COURTE HISTOIRE DE LA MUSIQUE DE 1980 À DEMAIN par Jean-Pierre Froidebise

1980. Avec l’invention du walkman et du baladeur – que l’on considère à l’époque comme une formidable innovation –, la musique perd une des principales fonctions qu’elle avait depuis la nuit des temps, celle de réunir les gens.

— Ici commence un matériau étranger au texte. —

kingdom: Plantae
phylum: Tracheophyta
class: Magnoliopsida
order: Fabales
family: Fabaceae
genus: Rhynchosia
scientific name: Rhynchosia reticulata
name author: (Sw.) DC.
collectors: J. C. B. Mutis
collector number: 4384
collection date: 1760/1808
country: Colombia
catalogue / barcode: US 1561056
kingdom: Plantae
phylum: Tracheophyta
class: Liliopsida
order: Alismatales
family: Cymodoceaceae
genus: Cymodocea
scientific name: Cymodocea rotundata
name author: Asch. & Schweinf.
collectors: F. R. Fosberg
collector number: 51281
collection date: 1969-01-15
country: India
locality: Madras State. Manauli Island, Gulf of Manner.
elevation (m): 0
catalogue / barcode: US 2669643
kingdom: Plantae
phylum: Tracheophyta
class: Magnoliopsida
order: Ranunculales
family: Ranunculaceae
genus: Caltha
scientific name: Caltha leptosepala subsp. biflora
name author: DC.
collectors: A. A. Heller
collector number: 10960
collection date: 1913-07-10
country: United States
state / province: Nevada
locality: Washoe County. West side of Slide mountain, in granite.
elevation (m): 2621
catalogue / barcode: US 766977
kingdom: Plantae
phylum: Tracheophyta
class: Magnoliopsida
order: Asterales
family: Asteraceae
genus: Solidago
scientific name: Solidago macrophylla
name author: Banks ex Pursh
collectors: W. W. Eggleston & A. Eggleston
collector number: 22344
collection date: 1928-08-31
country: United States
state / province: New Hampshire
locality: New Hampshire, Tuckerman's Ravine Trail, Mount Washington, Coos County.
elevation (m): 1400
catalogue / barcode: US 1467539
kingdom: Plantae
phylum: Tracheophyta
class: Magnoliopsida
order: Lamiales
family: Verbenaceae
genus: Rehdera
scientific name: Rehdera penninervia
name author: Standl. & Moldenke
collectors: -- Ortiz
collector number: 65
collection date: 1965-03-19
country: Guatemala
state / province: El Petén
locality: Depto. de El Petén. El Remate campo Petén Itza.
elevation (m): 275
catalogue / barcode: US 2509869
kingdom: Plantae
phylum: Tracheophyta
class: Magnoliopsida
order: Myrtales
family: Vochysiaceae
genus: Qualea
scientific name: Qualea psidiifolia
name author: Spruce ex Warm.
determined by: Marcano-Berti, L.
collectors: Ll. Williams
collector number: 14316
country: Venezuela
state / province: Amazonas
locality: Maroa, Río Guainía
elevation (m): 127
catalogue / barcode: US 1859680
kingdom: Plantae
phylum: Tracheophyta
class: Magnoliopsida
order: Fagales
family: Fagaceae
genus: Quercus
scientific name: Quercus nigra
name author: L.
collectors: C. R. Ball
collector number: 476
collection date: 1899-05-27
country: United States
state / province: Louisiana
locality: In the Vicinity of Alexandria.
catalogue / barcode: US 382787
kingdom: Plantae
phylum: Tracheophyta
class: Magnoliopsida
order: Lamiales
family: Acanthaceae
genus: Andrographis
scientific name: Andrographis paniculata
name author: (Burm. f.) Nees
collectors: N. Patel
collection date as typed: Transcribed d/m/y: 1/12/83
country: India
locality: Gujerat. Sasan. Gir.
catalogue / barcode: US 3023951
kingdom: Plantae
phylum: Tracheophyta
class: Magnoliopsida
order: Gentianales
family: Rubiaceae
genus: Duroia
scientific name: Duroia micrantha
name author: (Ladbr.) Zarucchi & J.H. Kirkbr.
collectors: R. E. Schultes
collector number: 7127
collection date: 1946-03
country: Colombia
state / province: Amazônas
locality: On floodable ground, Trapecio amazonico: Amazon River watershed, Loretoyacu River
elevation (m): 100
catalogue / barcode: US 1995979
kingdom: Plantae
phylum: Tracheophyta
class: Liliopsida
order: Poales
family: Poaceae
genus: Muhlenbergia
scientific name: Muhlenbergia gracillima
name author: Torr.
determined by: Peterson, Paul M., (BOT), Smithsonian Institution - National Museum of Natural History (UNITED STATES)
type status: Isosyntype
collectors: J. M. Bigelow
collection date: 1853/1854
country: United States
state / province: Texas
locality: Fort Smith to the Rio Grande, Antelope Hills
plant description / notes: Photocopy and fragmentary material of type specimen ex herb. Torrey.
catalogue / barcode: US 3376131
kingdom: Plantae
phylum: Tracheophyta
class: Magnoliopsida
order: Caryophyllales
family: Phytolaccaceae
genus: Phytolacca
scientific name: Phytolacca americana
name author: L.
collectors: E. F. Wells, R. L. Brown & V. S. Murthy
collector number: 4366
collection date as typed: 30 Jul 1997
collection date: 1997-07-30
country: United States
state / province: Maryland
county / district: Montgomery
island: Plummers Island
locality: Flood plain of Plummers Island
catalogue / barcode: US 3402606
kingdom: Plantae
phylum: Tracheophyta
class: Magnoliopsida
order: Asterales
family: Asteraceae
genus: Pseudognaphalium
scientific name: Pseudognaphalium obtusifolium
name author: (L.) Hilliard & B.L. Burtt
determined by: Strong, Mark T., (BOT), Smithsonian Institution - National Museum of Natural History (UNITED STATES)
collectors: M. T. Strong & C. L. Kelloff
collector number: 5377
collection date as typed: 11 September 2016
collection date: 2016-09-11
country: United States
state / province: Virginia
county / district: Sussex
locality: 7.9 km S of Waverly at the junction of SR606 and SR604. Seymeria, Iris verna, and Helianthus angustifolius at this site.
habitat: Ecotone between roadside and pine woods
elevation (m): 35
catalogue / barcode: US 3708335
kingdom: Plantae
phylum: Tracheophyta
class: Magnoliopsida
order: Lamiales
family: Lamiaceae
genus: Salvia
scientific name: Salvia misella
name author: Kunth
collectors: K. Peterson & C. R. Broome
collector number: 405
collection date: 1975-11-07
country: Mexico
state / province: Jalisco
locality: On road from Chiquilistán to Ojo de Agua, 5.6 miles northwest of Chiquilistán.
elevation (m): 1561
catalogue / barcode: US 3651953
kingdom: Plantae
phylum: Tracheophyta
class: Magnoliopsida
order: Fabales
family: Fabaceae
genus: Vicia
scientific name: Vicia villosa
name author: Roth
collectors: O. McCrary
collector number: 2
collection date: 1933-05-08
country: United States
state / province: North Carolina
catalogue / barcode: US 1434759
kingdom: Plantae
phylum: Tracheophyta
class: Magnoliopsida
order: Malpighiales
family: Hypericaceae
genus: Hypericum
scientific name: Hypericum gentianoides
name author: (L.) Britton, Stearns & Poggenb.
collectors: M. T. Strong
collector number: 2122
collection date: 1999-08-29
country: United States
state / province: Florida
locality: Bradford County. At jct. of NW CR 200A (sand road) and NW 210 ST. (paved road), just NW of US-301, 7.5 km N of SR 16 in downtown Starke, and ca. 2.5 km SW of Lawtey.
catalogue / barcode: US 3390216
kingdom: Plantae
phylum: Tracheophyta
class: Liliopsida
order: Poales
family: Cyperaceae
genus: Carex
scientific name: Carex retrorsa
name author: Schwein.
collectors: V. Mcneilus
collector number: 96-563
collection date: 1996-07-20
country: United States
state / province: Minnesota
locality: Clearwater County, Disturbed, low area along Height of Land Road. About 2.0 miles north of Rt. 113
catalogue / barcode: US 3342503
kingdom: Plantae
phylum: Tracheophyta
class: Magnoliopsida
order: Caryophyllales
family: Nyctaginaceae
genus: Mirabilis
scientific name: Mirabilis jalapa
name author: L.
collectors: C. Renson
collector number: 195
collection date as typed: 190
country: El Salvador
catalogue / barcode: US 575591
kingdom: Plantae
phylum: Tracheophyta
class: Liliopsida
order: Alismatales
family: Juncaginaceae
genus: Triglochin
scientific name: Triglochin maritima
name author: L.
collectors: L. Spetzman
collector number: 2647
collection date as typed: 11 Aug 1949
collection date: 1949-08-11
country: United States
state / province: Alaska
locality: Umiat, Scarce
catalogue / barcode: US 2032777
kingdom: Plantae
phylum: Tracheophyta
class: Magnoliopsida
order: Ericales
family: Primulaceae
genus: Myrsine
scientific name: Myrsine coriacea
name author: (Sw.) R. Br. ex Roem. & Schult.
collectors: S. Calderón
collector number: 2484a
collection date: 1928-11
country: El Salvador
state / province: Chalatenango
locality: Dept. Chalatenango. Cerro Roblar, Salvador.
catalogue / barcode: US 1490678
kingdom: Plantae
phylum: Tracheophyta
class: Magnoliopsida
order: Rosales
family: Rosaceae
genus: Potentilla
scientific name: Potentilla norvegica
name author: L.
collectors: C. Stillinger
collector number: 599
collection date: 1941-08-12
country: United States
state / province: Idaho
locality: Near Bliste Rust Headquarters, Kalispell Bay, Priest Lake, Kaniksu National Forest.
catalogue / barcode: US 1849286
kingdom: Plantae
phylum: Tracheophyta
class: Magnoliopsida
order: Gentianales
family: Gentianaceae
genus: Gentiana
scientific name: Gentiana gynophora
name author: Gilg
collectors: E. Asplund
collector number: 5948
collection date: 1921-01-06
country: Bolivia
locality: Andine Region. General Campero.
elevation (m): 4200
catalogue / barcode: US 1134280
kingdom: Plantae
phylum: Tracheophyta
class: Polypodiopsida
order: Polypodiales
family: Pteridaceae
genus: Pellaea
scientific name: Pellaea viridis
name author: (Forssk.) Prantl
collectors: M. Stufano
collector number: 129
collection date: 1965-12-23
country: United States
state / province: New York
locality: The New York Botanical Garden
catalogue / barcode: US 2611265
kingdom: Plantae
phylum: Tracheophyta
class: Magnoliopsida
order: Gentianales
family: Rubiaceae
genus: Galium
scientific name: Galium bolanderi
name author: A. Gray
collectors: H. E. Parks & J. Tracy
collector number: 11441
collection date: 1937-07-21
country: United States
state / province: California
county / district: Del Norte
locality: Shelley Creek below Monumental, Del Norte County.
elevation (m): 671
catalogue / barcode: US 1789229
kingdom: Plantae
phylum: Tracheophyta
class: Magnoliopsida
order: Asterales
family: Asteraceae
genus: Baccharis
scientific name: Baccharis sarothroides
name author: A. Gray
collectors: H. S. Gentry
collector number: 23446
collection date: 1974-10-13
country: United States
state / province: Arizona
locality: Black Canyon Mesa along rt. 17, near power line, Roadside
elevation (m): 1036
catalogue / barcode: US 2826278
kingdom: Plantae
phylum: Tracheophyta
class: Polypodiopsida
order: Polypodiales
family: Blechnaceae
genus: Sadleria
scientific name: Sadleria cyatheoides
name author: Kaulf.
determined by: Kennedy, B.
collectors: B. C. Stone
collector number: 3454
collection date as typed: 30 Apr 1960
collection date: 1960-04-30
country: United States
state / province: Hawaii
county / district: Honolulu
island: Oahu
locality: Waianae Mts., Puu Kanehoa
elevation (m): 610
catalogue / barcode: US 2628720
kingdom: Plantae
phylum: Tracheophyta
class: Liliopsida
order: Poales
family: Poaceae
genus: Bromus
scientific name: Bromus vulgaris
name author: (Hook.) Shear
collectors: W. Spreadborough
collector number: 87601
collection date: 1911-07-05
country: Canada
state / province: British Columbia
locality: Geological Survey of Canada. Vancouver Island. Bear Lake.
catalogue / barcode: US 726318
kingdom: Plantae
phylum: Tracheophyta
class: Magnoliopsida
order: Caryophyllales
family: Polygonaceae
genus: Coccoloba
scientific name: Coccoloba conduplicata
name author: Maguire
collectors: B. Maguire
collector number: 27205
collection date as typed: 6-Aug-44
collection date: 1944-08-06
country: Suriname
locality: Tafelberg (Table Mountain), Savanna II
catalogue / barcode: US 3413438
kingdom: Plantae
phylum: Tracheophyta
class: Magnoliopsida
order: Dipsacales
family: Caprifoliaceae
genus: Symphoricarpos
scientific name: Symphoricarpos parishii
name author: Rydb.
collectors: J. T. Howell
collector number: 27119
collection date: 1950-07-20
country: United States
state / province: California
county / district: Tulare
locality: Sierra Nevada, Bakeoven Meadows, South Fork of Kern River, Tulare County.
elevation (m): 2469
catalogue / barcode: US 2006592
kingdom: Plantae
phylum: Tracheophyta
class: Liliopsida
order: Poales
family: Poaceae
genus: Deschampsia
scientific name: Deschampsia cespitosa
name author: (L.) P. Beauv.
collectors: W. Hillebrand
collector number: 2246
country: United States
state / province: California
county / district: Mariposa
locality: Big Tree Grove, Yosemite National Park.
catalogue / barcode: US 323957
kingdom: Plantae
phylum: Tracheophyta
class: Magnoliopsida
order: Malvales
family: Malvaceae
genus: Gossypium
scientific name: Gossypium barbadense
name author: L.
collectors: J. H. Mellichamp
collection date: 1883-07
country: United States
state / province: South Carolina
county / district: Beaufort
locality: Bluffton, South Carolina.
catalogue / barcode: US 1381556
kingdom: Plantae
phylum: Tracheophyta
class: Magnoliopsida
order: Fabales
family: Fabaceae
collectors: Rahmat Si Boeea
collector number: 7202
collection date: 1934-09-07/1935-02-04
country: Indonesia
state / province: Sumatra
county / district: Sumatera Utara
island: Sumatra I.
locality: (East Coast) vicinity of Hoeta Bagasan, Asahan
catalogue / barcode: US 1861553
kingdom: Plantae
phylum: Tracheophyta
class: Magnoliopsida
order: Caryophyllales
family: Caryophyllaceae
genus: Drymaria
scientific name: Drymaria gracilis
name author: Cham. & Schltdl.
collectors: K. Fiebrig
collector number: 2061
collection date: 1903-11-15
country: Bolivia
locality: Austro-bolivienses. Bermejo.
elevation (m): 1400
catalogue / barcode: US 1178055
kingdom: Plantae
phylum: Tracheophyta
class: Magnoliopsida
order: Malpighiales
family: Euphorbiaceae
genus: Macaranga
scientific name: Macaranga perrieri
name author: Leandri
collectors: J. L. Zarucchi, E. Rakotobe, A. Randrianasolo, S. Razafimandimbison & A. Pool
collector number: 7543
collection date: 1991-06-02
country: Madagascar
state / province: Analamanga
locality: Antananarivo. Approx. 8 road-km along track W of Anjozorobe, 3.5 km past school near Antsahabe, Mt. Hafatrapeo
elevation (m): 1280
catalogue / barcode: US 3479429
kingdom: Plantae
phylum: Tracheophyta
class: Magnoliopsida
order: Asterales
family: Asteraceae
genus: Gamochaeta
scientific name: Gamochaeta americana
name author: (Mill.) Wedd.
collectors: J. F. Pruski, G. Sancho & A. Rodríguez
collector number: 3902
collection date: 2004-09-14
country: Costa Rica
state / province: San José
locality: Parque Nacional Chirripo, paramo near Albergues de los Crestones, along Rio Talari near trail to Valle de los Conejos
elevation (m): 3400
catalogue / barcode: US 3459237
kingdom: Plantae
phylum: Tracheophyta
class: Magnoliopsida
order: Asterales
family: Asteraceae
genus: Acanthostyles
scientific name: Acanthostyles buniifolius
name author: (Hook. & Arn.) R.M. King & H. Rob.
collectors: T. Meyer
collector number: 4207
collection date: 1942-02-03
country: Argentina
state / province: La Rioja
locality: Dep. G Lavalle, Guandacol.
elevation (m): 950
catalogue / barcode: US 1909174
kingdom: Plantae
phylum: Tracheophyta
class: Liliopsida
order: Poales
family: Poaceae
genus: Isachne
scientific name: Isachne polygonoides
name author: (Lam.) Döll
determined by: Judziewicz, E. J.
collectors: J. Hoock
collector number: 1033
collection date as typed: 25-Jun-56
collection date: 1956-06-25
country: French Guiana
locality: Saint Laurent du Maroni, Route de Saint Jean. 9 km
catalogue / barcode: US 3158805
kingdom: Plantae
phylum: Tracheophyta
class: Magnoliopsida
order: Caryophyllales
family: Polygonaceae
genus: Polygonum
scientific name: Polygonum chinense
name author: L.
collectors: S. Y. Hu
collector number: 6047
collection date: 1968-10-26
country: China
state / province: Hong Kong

Elle servira désormais d’isoloir.

Il est très intéressant de remarquer que c’est précisément au même moment, c’est à dire au début des années 80, qu’apparaissent les premières boîtes à rythmes qui feront rapidement disparaître les batteurs des studios d’enregistrements, suivi de peu par l’Emulator, qui en fera disparaître les instrumentistes de tout poil, la machine permettant de reproduire leur son.
Voici venu le temps de la musique virtuelle réalisée par des pousse-boutons,… et par la même occasion la disparition des arrangeurs, à la grande joie des producteurs qui se voient faire de substantielles économies.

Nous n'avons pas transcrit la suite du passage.